Jason Reger, CWCP, who is president of Blue Ridge as well as a past president of the National Wildlife Control Operators Association (NWCOA), notes that it all started with a federal bid during the construction process back in 2015.
“I gave them an option for an electric track system, then they asked for a design,” Reger recalls. “I hired a guy to create a CAD [computer-aided design] drawing of what I had in mind, and designed the system myself using 14 different systems.”
Reger is no stranger to federal government contract bids. For example, he counts among his clients a Veterans Administration (VA) hospital where he created an integrated wildlife management program — ensuring pond weeds and the wildlife populations were at their cultural carrying capacities.

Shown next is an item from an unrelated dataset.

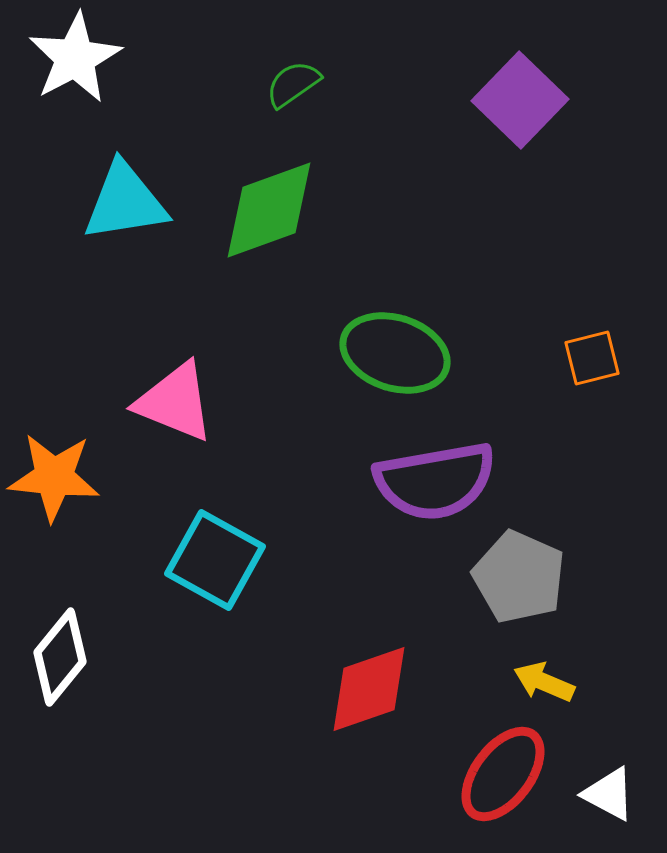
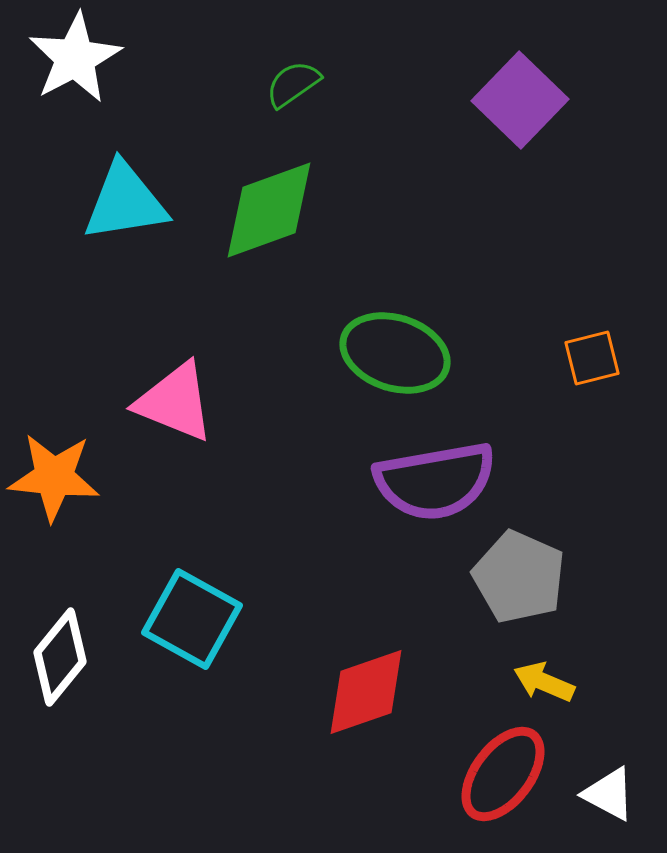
cyan square: moved 23 px left, 59 px down
red diamond: moved 3 px left, 3 px down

This Smithsonian project is notable for a few reasons, including:
- Reger worked with Bird Barrier President Cameron Riddell to exactly color-match the Bird-Shock Flex-Track on the “Quaker Bronze” steel of the roof. “When we did our mockup, there’s a balcony near the administration offices. When the administrators went out to look at the roof, they couldn’t see the Shock Track at all,” Reger said. “We needed that uniformity in color so that if no one is specifically looking out the window for it, they don’t even realize it’s there.”

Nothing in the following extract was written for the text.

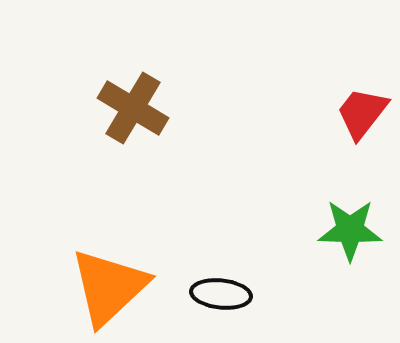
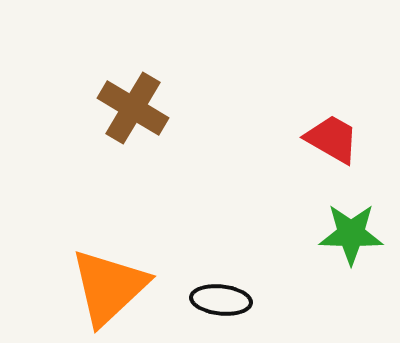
red trapezoid: moved 30 px left, 26 px down; rotated 82 degrees clockwise
green star: moved 1 px right, 4 px down
black ellipse: moved 6 px down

- Every wire was hidden, thanks to Reger’s meticulous measuring of all the spacings needed. He went home and enlisted the help of his two kids — aged 9 and 6 at the time — and they created 2,400 custom jump wires in two weeks. They made a family project out of the task by sitting in the living room, cutting the wires, adding the attachments and doing the heat shrinks. “Most PMPs try to lay shock track as they go, but with a project like this, 75 percent of the work is preparation,” he said. “Preparation is the name of the game.”
The bid goes out every year, and at press time, Reger was working on the next bid to keep the business. The Smithsonian also asked him for a quote to provide maintenance on the bird control systems and the outdoor lights that his firm installed for the electrical contractor on-site during the construction phase of the project. Although Roanoke is about 3.5 hours away from Washington, D.C., the scope of the work and the reputation-building it creates makes traveling worth the cost, he said.